Passage provided —
- Opening Delimiter -
Given the deference to the trial court's determinations about attorney fees mandated by the abuse of discretion standard of review (see Children's Hospital & Medical Center v. Bonta (2002) 97 Cal.App.4th 740, 782), we would not be inclined to second-guess the trial court's fee award, except for one problem with Merrick's motion: There is no admissible evidence to support the amount of fees requested and awarded.

The only evidence before the court was the declarations of two attorneys, a stack of bills, and an excerpt from a PriceWaterhouseCoopers billing survey for 2011. The bills are clearly hearsay, but no one made an effort to qualify them for the business records exception of Evidence Code section 1271.4 (See, e.g., Taggart v. Super Seer Corp. (1995) 33 Cal.App.4th 1697, 1706.) The partner's declaration merely identified the bills by date and provided no information at all regarding their preparation. Attorneys need not submit bills to obtain a fee award; their testimony based on personal knowledge of the hours worked and the tasks performed is sufficient evidence to support an award. (Raining Data Corp. v. Barrenechea (2009) 175 Cal.App.4th 1363, 1374; Mardirossian & Associates, Inc. v. Ersoff (2007) 153 Cal.App.4th 257, 269.) But no one gave the court that kind of information either. Nothing of the kind can be found in the partner's declaration. The associate prepared a breakdown of the charges by tasks and hours, based on the bills, but she is unlikely to have had personal knowledge of work performed by anyone but herself. (Cf. Garibay v. Hemmat (2008)161 Cal.App.4th 735, 743 [testimony of facts derived from records not properly before the court lacks foundation].) If she did have this knowledge, she did not explain to the trial court how she acquired it. It is not possible to tell from the schedule she prepared who did what and therefore what information she would be likely to know from personal knowledge. Nor did she present evidence of the hours and tasks attributable specifically to herself.
- Closing Delimiter -
Supplied records —
- Opening Delimiter -
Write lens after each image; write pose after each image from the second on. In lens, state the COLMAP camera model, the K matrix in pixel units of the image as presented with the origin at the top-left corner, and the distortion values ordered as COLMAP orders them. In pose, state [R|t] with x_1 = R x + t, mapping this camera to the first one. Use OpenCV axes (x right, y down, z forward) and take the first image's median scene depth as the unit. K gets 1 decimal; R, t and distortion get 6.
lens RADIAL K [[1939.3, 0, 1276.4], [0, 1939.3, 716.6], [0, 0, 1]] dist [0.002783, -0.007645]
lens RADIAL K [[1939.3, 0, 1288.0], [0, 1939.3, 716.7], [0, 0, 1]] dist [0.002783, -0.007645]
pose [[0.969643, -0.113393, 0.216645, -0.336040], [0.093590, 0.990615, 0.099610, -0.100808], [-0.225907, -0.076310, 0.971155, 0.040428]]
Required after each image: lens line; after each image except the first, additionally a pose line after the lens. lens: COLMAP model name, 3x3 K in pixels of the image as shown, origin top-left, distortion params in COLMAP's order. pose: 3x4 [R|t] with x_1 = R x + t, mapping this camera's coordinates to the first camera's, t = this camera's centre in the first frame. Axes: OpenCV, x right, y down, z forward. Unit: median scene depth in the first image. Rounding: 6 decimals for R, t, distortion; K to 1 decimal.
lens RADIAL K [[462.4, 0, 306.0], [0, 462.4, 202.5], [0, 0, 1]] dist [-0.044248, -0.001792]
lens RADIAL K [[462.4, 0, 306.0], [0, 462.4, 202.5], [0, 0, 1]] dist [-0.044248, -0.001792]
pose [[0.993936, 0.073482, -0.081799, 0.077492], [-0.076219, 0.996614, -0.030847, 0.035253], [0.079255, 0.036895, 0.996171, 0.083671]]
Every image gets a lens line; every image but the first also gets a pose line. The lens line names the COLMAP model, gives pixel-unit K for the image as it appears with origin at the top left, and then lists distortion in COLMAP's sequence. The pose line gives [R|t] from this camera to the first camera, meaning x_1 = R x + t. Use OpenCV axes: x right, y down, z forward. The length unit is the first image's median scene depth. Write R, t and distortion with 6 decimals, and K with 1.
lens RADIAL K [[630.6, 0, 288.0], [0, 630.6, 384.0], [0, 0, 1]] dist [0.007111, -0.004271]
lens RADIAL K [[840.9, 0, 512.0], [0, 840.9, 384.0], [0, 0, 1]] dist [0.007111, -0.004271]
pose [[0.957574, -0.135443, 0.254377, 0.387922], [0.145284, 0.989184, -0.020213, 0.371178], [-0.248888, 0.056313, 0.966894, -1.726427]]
- Closing Delimiter -
Exercise goal — Pick up the passage on the evidence supporting the attorney fee award and continue it from its final sentence.

Exercise output —
In light of Merrick's failure to submit admissible evidence to support her fee motion, we must return it to the trial court for another pass. (See Cole v. Patricia A. Meyer & Associates, APC (2012) 206 Cal.App.4th 1095, 1124.) We wish to give the trial court maximum flexibility to consider any renewed motion, and therefore nothing in this opinion establishes the law of the case, except for the lack of admissible evidence of the amount of fees incurred.

Because Merrick should not have prevailed on her fee motion, she may not collect from Lund the fees incurred to make it. If and when the total fees are properly established, the fees for the original motion may not be included in any subsequent award the trial court may make. Likewise, Merrick did not prevail on appeal, so she may not recover the fees expended on it.

DISPOSITION

The order is reversed, and the matter is remanded to the trial court for a renewed motion for fees that includes admissible evidence of the amount, should Merrick wish to make one. Any subsequent fee award may not include fees incurred for the original motion or fees incurred for this appeal. Appellant is to recover her costs on appeal.

FYBEL, J. and IKOLA, J., concurs.

FootNotes


1. "SLAPP" is an acronym for "strategic lawsuit against public participation," and refers to a lawsuit which both arises out of defendants' constitutionally protected expressive or petitioning activity, and lacks a probability of success on the merits. (Code Civ. Proc., § 425.16; S.B. Beach Properties v. Berti (2006) 39 Cal.4th 374, 377.)
2. Lund v. Merrick (Aug. 24, 2012, G045654) [nonpub. opn.].
3. The bills were redacted to remove charges not connected with the motion.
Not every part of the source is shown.